Jim Dale walked up to me and mentioned that he'd heard we were street performers. I confirmed the rumour and he grinned widely and started telling me how great he thought we were and what a fan he was of what we do. Always nice to hear. He told us how he opened Barnum on Broadway and during rehearsals got friendly with a bunch of New York's street performers to learn a little about what it's like to be a circus-type showman/shyster, and in doing so, he'd become a fan. For the Palladium show he was doing a song about Lupino Lane called "Son of a song and dance man", an old fashioned soft shoe, waistcoat and bowler hat type number. It would climax, he hoped, with a trick with the bowler hat where he would throw it high into the air and catch it a certain way exactly as the music ended. He couldn't make the catch in rehearsals. Did I have any ideas, he asked. I mumbled a few ways to throw and catch hats, still a little overwhelmed at someone I'd heard of giving me praise. He shook all of our hands and disappeared. Firm handshake, full of energy, still slim and tap-dancing. Fuck Ernie Wise, Jim Dale's the man.

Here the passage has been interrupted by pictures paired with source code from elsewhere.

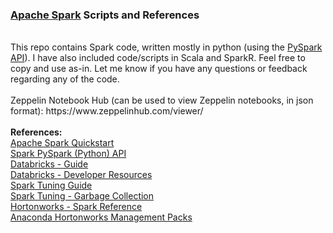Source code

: <h3><a href="http://spark.apache.org/">Apache Spark</a> Scripts and References</h3>
<br>This repo contains Spark code, written mostly in python (using the <a href="http://spark.apache.org/docs/latest/api/python/index.html">PySpark API</a>). I have also included code/scripts in Scala and SparkR. Feel free to copy and use as-in. Let me know if you have any questions or feedback regarding any of the code.
<br>
<br>Zeppelin Notebook Hub (can be used to view Zeppelin notebooks, in json format): https://www.zeppelinhub.com/viewer/
<br>
<br><b>References:</b>
<br><a href="http://spark.apache.org/docs/latest/quick-start.html">Apache Spark Quickstart</a>
<br><a href="http://spark.apache.org/docs/latest/api/python/index.html">Spark PySpark (Python) API</a>
<br><a href="https://docs.cloud.databricks.com/docs/latest/databricks_guide/index.html#00%20Welcome%20to%20Databricks.html">Databricks - Guide</a>
<br><a href="https://sparkhub.databricks.com/resources/">Databricks - Developer Resources</a>
<br><a href="https://spark.apache.org/docs/latest/tuning.html">Spark Tuning Guide</a>
<br><a href="https://databricks.com/blog/2015/05/28/tuning-java-garbage-collection-for-spark-applications.html">Spark Tuning - Garbage Collection</a>
<br><a href="http://docs.hortonworks.com/HDPDocuments/HDP2/HDP-2.5.3/bk_spark-component-guide/content/ch_introduction-spark.html">Hortonworks - Spark Reference</a>
<br><a href="https://www.continuum.io/blog/developer-blog/self-service-open-data-science-custom-anaconda-management-packs-hortonworks-hdp">Anaconda Hortonworks Management Packs</a>
<br>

During the show all went well, even if I did drop a ball exactly as one of the TV cameras cut to a close-up. Backstage, as you can imagine, it was chaos. You know how they portray backstage in old comedy films? Full of showgirls and cowboys and romans and people in alligator suits and opera singers and clowns? In real life, during these kind of big shows, it's exactly like that. Except it's full of Tiller Girls and Russ Abbot and Bea Arthur and someone dressed as Little Titch and Max Bygraves and (shudder) Bobby Davro. The best thing you can do is keep out of the way, find somewhere quiet and watch the show on the internal TV system. I found one of the wardrobe rooms. After a while, so did Madge and Harry from Neighbours. So that's how I spent the show, sitting next to Madge and Harry watching the little TV. Occasionally either me or them would go and do a bit, then when we'd come back lavish praise would be administered and drinks would be drunk. It was like sharing a silly joke with a long-lost aunt and uncle. Fun.
Jim Dale did his bit and it was good. Sang, danced a little. Made me cry a bit, and dammit if he didn't catch the hat perfectly. Bang. Exactly on the final beat of the music. Pro.
The last part of the show we were all required to be on stage for. It was the big countdown to midnight. Russ Abbot, in his "Jimmy the Scotsman" outfit was, of course, doing the countdown because, well, y'know, Scottish. We had been told simply to hang out on stage and, when the bongs bonged, just mill around a bit and wish whoever is closest to you a happy new year, as if it's a party. All casual like. It all went off without a hitch and by the nature of randomness, the first people I ended up talking to that year were Gary Wilmot and Russ Abbot himself, who, although his mic was off and only I could hear him, stayed gloriously in character and shook my hand saying "Seeyouhappynewyearyaknowjimmy". This made me giggle.
There was a party afterwards at the beautifully-named "Cinderella bar", so we all got a glass of champagne and toasted the ridiculousness of a bunch of Covent Garden buskers having just been on national TV at the Palladium, and now drinking champagne in something called the Cinderella Bar. Absurd. Pete, me and Pete's girlfriend went out on the balcony and watched all the new years drunken fun in the West End below us. Pretty soon I left Pete and his girlfriend and went back inside to find that Digby had discovered that his stage costume was almost identical to the Cinderella bar waiters outfits, and had therefore decided to spend the night delivering canapes to only the famous and/or attractive. "Best way to meet people", he'd explain.
I was living in Wood Green at the time. That's quite a long way North of the Palladium. I walked all the way home that night.